__EXTRAIT CHOISI__:
..........

Nous avons passé notre première nuit dans le bien nommé hôtel Eden, sorte de maison d’hôtes assez simple pourvue d’un mignon petit jardin au centre du village. Le patron est un peu bizarre et bourru, mais j’ai cru comprendre qu’en lui téléphonant (il n’a pas l’air de trop aimer Internet) on pouvait obtenir un prix (demander une chambre avec balcon, il parle français).
Le lendemain, après avoir fait un ravitaillement dans une épicerie à deux pas de l’hôtel (prosciutto, pane e fromaggio) nous nous sommes lancés dans une randonnée de trois heures jusqu’à San Fruttuoso.
Le chemin serpente d’abord au milieu des citronniers et des rosiers et longe plusieurs villas magnifiques, puis devient plus sauvage et escarpé, avec des échappées vertigineuses sur la mer. L’arrivée à l’abbaye est superbe, et même si sa visite est un peu décevante (à moins d’être passionné d’archéologie), sa position enchâssée dans une crique vaut le détour. Au bord de la plage se nichent un bar et un restaurant, et l’on peut reprendre le bateau ici pour éviter de faire le chemin en sens inverse.
De retour à Portofino, nous avons dîné à la terrasse du Strainer, au ras de l’eau et avec une vue sur le port et le village, en nous laissant tenter par le plat du jour, des pâtes aux cèpes succulentes préparées devant nous dans une meule géante de parmesan (on en aurait recommandé une assiette par pure gourmandise s’il n’y avait pas eu le tiramisu). Un chanteur nous berçait de ses mélodies sirupeuses, mais après tout, il n’y avait qu’à se laisser aller…Lire la suite : Hôtel Splendido, il paradiso
Après une matinée consacrée à la « promenade au phare » (une balade d’une heure environ, avec étape au bar gelateria avec vue panoramique), ainsi qu’à la visite du château Brown (encore une vue à couper le souffle !), au troisième jour nous étions fin prêts pour le point d’orgue du voyage, le séjour à l’hôtel Splendido.Cet hôtel mythique surplombant le village, avec ses jardins en terrasses ornées de roses et de jasmin et sa piscine qui se confond avec l’horizon, conjugue luxe et élégance.Dans notre suite, claire et de bon goût, chacune des larges fenêtres était un tableau dont nous ne pouvions détacher nos yeux… Mais nous avons également passé beaucoup de temps sur les transats savamment disposés autour de la piscine ou dans le jardin, à lire, à rêver ou à siroter des cocktails.

..........

__EXERCICES PROPOSÉS__:
1. Dans le récit de voyage, combien de temps dure la randonnée jusqu'à San Fruttuoso ?
2. Recopiez mot pour mot le passage du récit de voyage qui va de « Nous avons passé » jusqu'à « jusqu’à San Fruttuoso. ».
3. Poursuivez le récit de voyage à Portofino à partir de l'endroit où il s'arrête.
Les enregistrements constituent un matériau indépendant du récit de voyage.

[Données d'analyse de graphiques]
..........

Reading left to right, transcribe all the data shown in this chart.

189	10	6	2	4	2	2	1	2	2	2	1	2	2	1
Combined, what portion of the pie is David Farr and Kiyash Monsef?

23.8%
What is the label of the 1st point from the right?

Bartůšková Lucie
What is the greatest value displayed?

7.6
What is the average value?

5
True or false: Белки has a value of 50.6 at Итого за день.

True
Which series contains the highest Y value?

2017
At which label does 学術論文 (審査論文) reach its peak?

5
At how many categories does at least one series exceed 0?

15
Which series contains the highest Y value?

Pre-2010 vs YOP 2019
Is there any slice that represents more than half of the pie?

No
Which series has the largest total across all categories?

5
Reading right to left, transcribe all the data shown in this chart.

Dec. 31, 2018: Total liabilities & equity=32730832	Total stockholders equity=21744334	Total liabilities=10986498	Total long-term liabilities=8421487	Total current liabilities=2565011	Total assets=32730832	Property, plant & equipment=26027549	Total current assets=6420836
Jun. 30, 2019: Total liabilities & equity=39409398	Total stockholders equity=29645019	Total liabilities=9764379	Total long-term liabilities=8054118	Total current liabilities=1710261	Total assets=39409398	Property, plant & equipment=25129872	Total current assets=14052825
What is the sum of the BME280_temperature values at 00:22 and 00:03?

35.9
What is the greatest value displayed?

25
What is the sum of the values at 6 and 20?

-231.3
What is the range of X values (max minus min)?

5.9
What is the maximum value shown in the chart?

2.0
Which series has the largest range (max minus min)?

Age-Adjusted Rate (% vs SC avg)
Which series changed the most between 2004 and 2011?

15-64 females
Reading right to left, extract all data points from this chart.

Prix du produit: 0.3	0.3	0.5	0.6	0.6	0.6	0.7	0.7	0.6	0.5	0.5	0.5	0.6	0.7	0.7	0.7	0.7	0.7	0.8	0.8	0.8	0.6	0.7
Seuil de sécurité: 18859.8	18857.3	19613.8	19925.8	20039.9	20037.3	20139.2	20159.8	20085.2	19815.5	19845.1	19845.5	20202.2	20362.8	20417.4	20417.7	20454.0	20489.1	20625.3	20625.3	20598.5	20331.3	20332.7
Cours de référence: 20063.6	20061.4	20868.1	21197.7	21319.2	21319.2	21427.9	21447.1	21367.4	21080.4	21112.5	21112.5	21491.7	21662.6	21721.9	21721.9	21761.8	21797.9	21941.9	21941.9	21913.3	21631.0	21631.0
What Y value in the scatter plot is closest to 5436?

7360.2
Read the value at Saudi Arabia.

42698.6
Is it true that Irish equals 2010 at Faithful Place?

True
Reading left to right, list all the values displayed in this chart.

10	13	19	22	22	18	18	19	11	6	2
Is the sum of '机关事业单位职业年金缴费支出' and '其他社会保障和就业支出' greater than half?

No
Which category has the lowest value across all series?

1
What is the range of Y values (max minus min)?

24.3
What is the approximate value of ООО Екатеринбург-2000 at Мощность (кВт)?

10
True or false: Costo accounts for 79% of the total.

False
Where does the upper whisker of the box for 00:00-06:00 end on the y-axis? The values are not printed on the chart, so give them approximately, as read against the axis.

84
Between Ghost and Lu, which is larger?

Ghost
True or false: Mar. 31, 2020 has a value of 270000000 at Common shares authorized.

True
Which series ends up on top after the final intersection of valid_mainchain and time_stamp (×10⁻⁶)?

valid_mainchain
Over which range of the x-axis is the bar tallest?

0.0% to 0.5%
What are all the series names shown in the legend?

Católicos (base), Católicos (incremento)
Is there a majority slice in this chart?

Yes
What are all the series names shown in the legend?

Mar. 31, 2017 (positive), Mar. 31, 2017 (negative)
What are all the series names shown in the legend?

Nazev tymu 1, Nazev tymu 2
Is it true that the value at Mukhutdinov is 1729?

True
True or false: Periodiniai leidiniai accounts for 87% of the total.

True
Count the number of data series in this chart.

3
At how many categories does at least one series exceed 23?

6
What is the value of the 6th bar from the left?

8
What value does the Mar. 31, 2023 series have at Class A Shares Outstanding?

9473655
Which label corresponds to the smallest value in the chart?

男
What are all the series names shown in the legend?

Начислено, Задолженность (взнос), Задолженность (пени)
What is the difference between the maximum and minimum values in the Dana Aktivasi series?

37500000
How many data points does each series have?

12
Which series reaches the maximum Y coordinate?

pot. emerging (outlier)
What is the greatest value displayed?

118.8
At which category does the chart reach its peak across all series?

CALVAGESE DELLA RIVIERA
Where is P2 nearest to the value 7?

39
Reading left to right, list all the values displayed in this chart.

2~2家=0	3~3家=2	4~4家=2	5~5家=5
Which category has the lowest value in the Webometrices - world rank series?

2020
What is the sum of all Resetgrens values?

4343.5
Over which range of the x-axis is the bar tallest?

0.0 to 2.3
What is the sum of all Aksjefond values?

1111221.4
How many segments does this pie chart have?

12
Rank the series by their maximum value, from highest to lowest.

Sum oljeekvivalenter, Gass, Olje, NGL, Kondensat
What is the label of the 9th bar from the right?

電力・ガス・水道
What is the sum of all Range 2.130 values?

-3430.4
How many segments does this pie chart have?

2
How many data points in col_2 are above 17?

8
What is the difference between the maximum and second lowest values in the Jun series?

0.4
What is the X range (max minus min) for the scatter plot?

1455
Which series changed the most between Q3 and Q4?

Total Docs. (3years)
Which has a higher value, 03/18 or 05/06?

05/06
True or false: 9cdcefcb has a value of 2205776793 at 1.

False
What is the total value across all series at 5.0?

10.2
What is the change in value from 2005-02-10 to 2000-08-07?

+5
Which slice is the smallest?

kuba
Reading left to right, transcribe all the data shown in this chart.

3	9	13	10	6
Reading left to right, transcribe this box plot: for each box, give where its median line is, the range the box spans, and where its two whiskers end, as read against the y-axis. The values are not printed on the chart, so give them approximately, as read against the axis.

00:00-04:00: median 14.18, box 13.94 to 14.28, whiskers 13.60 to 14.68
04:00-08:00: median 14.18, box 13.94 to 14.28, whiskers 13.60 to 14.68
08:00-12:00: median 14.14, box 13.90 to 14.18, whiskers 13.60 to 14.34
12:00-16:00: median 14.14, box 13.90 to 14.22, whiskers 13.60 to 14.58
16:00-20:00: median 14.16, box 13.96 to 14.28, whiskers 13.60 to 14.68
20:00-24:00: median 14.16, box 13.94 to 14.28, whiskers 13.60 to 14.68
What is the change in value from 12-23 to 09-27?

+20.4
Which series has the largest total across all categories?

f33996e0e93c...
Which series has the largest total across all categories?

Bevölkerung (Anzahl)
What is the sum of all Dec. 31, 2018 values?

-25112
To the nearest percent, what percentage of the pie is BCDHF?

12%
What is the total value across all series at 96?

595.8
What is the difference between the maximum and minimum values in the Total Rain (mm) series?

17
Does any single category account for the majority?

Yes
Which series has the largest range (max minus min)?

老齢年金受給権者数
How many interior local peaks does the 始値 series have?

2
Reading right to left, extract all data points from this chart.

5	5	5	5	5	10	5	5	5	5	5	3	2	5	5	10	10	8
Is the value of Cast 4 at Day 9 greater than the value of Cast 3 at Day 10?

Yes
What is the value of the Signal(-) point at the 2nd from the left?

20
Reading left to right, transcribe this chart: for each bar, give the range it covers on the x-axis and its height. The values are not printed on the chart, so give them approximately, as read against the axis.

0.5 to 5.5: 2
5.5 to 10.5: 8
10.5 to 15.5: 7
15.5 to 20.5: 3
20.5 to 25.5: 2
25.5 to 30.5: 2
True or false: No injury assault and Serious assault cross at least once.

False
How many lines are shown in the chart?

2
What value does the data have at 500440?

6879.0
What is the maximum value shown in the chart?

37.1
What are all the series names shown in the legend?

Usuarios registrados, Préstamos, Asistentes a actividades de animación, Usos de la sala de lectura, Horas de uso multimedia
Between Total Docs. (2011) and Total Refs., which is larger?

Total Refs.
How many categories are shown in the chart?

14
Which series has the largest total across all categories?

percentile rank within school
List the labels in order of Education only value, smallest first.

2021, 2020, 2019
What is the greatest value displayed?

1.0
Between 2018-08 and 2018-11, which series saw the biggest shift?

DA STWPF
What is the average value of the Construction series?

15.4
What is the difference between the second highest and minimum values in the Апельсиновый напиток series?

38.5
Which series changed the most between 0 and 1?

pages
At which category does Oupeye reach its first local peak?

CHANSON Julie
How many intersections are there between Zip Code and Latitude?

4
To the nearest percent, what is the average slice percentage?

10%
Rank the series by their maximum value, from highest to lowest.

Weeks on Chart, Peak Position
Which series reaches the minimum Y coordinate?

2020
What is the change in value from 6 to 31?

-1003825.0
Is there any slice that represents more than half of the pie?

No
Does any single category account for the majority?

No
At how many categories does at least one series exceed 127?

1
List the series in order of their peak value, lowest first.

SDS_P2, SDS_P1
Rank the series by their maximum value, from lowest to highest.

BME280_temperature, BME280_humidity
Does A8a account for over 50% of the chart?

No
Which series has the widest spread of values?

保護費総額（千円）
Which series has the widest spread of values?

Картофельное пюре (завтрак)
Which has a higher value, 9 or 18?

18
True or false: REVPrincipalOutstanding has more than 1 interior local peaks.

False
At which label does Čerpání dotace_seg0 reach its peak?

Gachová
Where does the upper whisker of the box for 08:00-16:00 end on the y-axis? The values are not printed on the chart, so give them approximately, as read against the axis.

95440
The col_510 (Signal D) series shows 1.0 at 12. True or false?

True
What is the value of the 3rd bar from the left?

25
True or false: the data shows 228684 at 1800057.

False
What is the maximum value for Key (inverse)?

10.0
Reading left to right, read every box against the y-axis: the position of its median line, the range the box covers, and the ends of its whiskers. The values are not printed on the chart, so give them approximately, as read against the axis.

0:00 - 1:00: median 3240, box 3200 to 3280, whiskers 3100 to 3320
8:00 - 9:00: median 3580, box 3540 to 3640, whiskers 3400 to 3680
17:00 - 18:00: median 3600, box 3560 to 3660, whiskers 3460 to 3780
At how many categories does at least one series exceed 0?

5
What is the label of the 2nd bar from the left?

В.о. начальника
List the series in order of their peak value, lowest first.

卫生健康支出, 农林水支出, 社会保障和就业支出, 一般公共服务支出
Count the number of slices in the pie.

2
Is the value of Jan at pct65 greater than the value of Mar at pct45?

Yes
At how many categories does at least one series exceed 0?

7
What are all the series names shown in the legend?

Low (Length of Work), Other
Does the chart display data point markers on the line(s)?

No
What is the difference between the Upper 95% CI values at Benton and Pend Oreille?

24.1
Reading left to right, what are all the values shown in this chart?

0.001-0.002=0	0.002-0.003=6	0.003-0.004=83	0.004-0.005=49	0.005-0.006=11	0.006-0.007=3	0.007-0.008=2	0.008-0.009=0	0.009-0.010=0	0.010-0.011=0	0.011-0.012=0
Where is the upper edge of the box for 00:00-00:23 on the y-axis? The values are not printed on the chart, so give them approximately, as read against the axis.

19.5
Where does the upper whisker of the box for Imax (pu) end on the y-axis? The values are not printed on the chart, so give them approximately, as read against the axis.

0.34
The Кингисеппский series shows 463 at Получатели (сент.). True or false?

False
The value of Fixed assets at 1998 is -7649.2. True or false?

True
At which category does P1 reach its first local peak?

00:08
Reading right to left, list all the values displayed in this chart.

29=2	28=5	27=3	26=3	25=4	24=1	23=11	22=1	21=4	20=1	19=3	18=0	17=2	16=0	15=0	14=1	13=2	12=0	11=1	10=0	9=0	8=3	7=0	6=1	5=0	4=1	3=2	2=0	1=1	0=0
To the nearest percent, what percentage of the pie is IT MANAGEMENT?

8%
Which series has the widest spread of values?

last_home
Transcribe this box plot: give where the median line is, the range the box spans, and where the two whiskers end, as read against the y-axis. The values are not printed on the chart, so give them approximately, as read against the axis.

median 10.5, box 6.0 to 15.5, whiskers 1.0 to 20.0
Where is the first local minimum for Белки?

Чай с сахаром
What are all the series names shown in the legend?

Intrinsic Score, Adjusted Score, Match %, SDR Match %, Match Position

..........

__RÉPONSES FOURNIES__:
1. Elle dure trois heures.

2.
Nous avons passé notre première nuit dans le bien nommé hôtel Eden, sorte de maison d’hôtes assez simple pourvue d’un mignon petit jardin au centre du village. Le patron est un peu bizarre et bourru, mais j’ai cru comprendre qu’en lui téléphonant (il n’a pas l’air de trop aimer Internet) on pouvait obtenir un prix (demander une chambre avec balcon, il parle français).
Le lendemain, après avoir fait un ravitaillement dans une épicerie à deux pas de l’hôtel (prosciutto, pane e fromaggio) nous nous sommes lancés dans une randonnée de trois heures jusqu’à San Fruttuoso.

3.
Le soir venu, robe de soirée et costume enfilés, nous avons dîné au restaurant gastronomique de l’hôtel en balcon sur le paysage – en regrettant seulement qu’une vitre nous en sépare, contrairement au restaurant de la piscine à l’étage en dessous, finalement plus romantique.
Ici, pas de chichis sans fin comme dans les restaurants gastronomiques français, un service discret mais attentionné qui laisse la place au plus important : les discussions sans fin les yeux dans les yeux…
Le retour sur terre s’est fait par paliers successifs pour éviter un choc trop brutal : retour au village de Portofino, déjeuner au restaurant Restaurant O Magazin (excellents spaghetti aux fruits de mer) sur le port puis trajet en bateau de nouveau jusqu’à Santa Margherita pour reprendre le train en soirée.Quatre jours, c’est peu pour un voyage, mais quand on est comblé de tant de beauté, on peut se dire : c’est assez.